Freshly made ground scrapes characteristic of Rut Phase II have potentially greater hunting value than any other deer signs throughout fall and early winter. Nothing today can lure the most impressive of bucks better than such a buck’s own unadulterated ground scrape during this rut phase. If properly taken advantage of, theoretically at least, a skilled and knowledgeable stand hunter should be able to take a trophy-class dominant breeding buck every hunting season. The fact that it doesn’t often happen means most whitetail hunters, maybe all of us, are not knowledgeable and skilled enough to accomplish such a feat annually. Often is good enough for my sons and I and knowing we can do it often keeps us trying to do it every hunting season.

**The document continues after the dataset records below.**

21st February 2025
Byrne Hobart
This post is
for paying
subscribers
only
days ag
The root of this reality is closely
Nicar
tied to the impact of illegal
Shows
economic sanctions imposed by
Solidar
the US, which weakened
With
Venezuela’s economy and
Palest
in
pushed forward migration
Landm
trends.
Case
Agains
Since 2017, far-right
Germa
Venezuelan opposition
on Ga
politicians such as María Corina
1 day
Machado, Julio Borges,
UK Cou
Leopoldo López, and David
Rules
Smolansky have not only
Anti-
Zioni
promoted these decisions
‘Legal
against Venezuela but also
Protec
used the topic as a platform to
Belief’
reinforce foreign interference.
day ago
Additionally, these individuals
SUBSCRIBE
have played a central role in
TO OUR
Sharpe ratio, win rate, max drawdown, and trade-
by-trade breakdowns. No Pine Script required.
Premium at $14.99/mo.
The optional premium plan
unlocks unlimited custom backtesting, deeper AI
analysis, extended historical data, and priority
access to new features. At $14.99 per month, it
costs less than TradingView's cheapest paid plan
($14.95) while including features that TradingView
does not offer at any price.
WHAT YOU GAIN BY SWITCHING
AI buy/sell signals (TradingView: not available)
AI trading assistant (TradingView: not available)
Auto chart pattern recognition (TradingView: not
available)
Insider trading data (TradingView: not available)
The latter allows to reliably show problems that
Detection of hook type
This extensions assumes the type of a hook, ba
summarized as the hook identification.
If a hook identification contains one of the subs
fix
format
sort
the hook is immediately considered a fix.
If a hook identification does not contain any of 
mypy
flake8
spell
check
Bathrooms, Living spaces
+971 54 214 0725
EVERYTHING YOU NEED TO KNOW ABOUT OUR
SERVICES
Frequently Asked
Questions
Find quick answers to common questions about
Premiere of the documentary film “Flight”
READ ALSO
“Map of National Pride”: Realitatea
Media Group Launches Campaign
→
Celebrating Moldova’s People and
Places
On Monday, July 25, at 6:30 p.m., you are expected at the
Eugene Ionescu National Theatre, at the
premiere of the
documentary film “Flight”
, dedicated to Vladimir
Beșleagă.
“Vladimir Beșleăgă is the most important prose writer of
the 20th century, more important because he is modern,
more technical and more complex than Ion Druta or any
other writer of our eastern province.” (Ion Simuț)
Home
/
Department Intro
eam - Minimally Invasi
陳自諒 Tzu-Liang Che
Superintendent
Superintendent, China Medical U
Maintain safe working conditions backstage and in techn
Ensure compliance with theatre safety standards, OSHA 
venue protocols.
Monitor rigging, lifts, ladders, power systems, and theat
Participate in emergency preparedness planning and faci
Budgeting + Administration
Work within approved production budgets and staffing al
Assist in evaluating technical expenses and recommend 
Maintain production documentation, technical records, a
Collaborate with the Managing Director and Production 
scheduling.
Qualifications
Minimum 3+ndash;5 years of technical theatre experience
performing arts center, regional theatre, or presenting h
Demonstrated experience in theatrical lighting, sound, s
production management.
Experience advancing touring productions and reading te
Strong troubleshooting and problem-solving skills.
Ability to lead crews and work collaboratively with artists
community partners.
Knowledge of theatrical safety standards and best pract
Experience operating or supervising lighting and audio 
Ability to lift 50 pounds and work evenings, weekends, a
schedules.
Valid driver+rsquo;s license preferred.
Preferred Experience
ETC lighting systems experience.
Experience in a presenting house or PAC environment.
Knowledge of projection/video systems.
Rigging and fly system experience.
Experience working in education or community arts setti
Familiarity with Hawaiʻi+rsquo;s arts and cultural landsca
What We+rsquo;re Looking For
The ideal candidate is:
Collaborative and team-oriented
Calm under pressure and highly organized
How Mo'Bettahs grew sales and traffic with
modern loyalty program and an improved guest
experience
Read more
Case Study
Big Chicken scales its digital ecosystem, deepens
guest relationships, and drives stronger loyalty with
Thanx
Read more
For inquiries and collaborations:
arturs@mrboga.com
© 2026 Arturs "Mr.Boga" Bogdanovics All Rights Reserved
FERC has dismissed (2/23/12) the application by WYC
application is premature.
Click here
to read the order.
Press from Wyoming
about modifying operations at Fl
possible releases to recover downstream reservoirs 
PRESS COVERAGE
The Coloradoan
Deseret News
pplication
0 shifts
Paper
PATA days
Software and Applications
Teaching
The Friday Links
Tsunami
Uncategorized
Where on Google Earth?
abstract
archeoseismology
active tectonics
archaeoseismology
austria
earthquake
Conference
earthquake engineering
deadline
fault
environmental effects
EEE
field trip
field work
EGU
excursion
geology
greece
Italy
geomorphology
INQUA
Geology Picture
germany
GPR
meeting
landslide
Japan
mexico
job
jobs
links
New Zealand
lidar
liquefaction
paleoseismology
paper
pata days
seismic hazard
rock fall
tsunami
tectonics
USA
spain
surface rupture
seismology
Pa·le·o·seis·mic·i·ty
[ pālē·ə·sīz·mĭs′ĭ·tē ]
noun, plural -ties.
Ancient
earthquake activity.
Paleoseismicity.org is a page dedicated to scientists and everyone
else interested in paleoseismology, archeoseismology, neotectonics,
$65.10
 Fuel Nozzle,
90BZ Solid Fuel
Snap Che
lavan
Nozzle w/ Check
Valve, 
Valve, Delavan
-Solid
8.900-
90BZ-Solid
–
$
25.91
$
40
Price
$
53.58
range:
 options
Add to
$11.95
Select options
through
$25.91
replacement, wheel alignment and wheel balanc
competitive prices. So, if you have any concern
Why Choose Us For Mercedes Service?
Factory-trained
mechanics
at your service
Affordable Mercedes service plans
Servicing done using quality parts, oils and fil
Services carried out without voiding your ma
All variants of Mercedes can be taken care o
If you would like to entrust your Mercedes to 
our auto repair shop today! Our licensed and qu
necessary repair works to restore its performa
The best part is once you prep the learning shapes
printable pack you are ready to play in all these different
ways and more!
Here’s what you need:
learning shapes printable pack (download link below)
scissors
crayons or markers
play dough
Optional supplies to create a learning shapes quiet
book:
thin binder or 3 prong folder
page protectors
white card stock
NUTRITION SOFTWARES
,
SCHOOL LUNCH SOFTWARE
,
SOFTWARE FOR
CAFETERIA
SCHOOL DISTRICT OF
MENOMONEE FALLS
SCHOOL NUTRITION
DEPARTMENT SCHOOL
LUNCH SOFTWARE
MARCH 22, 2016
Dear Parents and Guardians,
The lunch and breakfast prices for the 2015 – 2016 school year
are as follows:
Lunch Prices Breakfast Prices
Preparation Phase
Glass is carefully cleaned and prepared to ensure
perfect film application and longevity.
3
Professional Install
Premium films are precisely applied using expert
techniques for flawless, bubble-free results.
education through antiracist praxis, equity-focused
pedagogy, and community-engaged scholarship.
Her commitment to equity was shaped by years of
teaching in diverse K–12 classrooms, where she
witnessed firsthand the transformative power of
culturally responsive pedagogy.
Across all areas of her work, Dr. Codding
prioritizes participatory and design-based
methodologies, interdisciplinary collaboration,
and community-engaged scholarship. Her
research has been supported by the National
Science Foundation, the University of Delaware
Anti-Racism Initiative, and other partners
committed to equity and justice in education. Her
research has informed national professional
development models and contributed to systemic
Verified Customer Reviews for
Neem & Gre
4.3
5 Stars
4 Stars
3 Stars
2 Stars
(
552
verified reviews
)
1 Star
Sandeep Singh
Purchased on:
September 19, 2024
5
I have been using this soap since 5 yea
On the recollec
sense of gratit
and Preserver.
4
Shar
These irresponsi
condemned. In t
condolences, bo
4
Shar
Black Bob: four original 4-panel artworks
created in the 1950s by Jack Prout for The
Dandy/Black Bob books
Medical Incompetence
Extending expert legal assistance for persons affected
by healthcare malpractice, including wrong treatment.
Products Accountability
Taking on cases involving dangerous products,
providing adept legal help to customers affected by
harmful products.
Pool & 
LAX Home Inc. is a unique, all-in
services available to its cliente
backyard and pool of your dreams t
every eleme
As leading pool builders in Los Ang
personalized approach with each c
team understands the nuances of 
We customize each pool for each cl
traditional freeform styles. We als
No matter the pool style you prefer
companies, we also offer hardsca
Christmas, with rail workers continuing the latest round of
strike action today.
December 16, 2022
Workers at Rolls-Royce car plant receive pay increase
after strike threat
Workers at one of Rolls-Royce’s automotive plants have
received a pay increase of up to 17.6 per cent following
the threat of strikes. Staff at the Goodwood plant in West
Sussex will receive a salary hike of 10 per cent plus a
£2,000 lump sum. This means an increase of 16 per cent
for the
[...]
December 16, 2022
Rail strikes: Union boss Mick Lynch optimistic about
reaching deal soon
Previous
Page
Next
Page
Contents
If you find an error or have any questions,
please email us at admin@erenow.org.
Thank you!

There are several reasons why hunting bucks at ground scrapes is so difficult to do. For one, whitetail dominant breeding bucks in their prime, 4-1/2 to 6-1/2 years of age are among the world’s most elusive and resourceful big game animals. I’m good at hunting older bucks but for every one I’ve taken, I failed to take six or more others I had to admit I could not take. For another, there are so many ways to screw up your chances of taking one. While scouting and preparing to hunt such a buck, for example, you or someone else will likely alarm every buck in a square-mile enough to make them abandon their ranges without realizing it happened. It then may take two weeks for them to return and resume normal habits and behavior. For another, you probably won’t be able to resist loading up with every so-called hunting aid that promises to improve your buck hunting success, including your ATV or OHV, all or many of which may only make it easier for such bucks to keep safe distance away from you today. Finally, you like most other hunters, serious about hunting mature bucks or not, will probably hunt the way you’ve long been hunting, usng a method now only effective for taking 1–2 trophy sized bucks in a lifetime, if you’re lucky. Those bucks will again have you thinking there are very few if any of them living in your hunting area.

Yes, there’s a lot more to learn to become regularly successful at seeing and taking mature bucks. Learning truths about them is a very good start.